1966年、日本武道館で行われたビートルズの伝説的な来日公演から50年。日本中が“生ビートルズ”に震えたあのとき、その舞台裏では何があったのか。4人と接した人々へのインタビューからひもといていくのが「ビートルズ来日学」(ディスクユニオン刊)。あのコンサートを実体験した人も、そうでない人も必読の書だ。
著者はビートルズ論で世界的にも評価される音楽評論家、宮永正隆氏。

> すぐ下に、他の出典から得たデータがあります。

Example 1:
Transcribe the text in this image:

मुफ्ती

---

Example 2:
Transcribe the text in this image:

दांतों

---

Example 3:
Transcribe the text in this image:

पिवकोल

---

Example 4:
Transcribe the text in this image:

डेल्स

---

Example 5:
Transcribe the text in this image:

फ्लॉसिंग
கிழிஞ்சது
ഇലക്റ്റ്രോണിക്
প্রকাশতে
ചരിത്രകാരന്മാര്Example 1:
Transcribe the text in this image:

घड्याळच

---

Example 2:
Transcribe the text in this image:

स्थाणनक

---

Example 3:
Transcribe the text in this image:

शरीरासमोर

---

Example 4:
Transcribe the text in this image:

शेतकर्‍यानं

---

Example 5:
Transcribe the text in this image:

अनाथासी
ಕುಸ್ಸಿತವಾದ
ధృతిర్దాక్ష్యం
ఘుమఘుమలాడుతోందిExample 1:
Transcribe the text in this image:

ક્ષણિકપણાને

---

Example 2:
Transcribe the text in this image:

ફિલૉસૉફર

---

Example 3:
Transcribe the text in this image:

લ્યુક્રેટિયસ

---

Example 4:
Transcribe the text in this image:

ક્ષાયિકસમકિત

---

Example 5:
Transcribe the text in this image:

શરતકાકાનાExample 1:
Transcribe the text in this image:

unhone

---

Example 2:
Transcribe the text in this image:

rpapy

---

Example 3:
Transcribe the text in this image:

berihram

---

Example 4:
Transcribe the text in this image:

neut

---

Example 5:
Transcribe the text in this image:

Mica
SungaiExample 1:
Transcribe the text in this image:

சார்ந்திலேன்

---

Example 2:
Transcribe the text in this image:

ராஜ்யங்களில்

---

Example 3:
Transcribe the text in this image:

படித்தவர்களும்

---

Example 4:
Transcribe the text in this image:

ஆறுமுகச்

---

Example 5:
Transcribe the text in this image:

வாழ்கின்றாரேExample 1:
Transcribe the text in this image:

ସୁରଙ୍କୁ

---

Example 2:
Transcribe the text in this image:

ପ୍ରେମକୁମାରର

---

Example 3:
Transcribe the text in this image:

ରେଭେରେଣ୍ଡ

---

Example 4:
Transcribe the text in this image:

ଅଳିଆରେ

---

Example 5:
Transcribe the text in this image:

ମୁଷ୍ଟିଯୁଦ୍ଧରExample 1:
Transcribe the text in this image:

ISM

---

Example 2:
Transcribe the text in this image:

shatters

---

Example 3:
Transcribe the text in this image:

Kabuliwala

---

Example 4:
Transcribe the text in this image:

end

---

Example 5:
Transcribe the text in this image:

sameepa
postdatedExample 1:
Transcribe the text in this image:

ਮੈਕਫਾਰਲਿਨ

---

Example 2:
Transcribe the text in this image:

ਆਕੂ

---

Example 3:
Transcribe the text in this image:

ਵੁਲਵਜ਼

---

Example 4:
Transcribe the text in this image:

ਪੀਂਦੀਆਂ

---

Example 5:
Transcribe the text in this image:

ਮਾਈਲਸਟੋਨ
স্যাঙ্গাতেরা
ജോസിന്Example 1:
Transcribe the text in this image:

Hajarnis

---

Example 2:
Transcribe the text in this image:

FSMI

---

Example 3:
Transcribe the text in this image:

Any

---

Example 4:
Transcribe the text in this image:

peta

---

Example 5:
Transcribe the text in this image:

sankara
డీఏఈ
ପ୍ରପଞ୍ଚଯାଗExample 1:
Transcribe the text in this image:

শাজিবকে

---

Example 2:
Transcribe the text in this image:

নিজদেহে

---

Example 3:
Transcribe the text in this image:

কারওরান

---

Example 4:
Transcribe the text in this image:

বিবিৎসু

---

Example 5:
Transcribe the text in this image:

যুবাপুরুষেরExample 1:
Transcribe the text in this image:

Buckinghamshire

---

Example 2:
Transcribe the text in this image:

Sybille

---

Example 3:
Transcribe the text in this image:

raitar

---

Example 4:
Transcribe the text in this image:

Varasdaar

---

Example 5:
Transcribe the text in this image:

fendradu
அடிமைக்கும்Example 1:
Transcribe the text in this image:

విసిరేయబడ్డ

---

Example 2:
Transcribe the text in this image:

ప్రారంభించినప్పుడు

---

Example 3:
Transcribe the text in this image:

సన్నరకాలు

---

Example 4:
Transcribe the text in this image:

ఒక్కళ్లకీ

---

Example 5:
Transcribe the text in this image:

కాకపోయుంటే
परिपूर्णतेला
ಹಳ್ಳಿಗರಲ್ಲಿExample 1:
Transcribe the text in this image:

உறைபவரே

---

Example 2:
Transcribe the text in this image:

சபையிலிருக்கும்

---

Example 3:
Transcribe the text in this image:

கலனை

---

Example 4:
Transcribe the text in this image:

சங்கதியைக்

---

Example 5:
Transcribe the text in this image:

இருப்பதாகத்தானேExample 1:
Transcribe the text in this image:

「レコード・コレクターズ」の人気連載が待望の書籍化だ。
ビートルズの4人が、ハンブルクから日航機に乗り込んだ瞬間から、彼らに接した日本人に、当時の様子や来日にまつわるドラマを聞き出していくインタビュー集となっている。本書で初めて明らかになった事実も多く含まれている。
4人が乗ったJALの客室乗務員、ライブを放送した日本テレビ局員、宿泊した東京ヒルトンホテル(現ザ・キャピトルホテル東急)従業員…。
よくここまでの顔ぶれにインタビューを敢行したものだと感心するが、4人が機内で頼んだドリンクから、ジョンとポールのホテルからの脱出方法、彼らが購入した日本のお土産まで、ファンならずとも興味深いエピソードにあふれている。
そして、そこから見えてくるのは、やはり4人の日本、日本人への関心の高さだろう。それは、その後、日本の芸術家であるオノ・ヨーコとジョンが結婚することを思えば、さもありなんなのである。
当時の週刊誌のカメラマンだった佐々木恵子氏による、貴重な写真が多数掲載されているのも大きな魅力だ。知っておきたい歴史がそこにある。